Dans nos échanges et nos propositions, le Protocole de la CEDEAO sur la bonne gouvernance et la démocratie nous a servi de guide. Ce protocole auquel tous nos pays sont parties, nous indique clairement les voies à suivre en cas de changement anticonstitutionnel de régime politique, tel que c’est le cas au Mali.
Il nous permet de prendre des mesures conservatoires pour protéger le cadre démocratique et républicain en pareille circonstance, et nous les avons prises.
Nous avons donc décidé après nos échanges de prendre les décisions ci-après :
a) condamnons avec fermeté les menaces et les pressions ainsi que les manipulations effectuées par les militaires putschistes sur le Président Ibrahim Boubacar Kéita pour le contraindre à annoncer une démission contre son gré ;
b) condamnons avec la plus grande fermeté la tentative de renversement par des militaires putschistes du gouvernement démocratiquement élu du Président Ibrahim Boubacar Kéita ;
c) dénions catégoriquement toute forme de légitimité aux militaires putschistes et exigeons le rétablissement immédiat de l’ordre constitutionnel ;
d) exigeons la libération immédiate du Président Ibrahim Boubacar Kéita et de tous les officiels arrêtés ;
e) rappelons aux militaires putschistes leur responsabilité sur la sûreté et la sécurité du Président Ibrahim Boubacar Kéita et des officiels arrêtés ;
f) demandons le rétablissement du Président Ibrahim Boubacar Kéita en tant que Président de la République, conformément aux dispositions constitutionnelles de son pays.

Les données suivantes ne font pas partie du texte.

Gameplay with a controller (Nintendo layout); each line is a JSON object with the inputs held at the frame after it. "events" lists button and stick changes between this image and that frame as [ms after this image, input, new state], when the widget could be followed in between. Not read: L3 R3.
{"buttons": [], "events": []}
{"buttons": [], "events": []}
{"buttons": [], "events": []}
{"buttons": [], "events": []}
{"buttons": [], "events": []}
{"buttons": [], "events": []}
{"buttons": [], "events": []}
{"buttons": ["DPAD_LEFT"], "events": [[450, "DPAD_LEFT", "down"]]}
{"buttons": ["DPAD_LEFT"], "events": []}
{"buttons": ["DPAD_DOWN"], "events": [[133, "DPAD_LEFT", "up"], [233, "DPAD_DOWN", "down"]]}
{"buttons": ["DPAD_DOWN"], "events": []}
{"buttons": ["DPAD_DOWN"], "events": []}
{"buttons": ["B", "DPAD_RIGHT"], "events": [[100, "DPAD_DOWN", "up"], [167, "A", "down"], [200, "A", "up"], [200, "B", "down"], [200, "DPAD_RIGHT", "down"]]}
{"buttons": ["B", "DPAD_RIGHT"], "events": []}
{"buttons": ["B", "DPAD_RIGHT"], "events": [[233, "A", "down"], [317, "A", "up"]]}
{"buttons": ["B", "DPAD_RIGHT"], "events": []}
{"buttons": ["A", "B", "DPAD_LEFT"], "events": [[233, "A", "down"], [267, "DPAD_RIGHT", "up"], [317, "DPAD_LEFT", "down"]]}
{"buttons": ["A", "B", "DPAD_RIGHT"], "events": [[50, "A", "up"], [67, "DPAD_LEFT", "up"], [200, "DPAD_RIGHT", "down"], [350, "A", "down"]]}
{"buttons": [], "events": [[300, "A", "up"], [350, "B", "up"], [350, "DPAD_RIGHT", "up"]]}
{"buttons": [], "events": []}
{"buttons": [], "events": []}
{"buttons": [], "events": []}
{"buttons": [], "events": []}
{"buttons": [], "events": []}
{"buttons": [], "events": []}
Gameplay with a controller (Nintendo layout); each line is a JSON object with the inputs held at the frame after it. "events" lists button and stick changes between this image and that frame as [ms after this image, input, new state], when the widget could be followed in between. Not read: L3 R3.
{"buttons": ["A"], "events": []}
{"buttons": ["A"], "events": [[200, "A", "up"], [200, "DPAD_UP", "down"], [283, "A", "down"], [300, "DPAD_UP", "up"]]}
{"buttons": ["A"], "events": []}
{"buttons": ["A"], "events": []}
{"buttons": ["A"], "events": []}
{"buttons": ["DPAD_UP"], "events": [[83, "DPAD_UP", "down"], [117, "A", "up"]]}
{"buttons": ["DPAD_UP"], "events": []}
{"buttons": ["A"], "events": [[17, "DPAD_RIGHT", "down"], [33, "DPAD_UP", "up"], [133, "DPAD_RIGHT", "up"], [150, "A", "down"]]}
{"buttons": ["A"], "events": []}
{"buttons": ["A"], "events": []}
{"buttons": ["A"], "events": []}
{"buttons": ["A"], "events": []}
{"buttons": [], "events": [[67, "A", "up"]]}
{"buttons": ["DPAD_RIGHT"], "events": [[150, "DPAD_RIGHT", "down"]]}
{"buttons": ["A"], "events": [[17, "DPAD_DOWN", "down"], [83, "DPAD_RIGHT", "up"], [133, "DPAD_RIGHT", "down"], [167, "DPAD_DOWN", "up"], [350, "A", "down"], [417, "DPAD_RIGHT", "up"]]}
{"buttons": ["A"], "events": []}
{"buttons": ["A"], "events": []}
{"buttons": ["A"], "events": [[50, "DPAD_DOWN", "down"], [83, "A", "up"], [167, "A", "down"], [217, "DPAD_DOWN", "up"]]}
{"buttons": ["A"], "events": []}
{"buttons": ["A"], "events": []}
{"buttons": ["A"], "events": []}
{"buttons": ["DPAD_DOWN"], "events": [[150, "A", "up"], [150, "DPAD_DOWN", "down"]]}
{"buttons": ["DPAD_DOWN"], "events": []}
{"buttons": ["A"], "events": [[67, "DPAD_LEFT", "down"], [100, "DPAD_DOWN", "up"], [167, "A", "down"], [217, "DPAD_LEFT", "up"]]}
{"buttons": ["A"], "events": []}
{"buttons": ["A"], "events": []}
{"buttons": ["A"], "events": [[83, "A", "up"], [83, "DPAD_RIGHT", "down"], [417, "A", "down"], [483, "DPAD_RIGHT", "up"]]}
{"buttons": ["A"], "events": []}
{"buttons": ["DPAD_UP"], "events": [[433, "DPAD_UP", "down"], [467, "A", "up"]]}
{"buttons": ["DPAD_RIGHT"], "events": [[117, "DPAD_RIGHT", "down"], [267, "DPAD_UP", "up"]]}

g) suspendons le Mali de tous les Organes de Décision de la CEDEAO avec effet immédiat, conformément au Protocole Additionnel sur la Démocratie et la Bonne Gouvernance et ce, jusqu’au rétablissement effectif de l’ordre constitutionnel ;
h) décidons de la fermeture de toutes les frontières terrestres et aériennes ainsi que l’arrêt de tous les flux et transactions économiques, financières et commerciales à l’exception des denrées de première nécessité, des médicaments, du carburant, et de l’électricité entre les pays membres et le Mali. Nous invitons tous les partenaires à faire de même ;
i) demandons la mise en œuvre immédiate d’un ensemble de sanctions contre tous les militaires putschistes et leurs partenaires et collaborateurs ;
j) décidons de dépêcher immédiatement une délégation de haut niveau pour assurer le retour immédiat de l’ordre constitutionnel ;
k) demandons la montée en puissance de la Force en Attente de la CEDEAO ;
l) décidons de demeurer saisie de la situation au Mali.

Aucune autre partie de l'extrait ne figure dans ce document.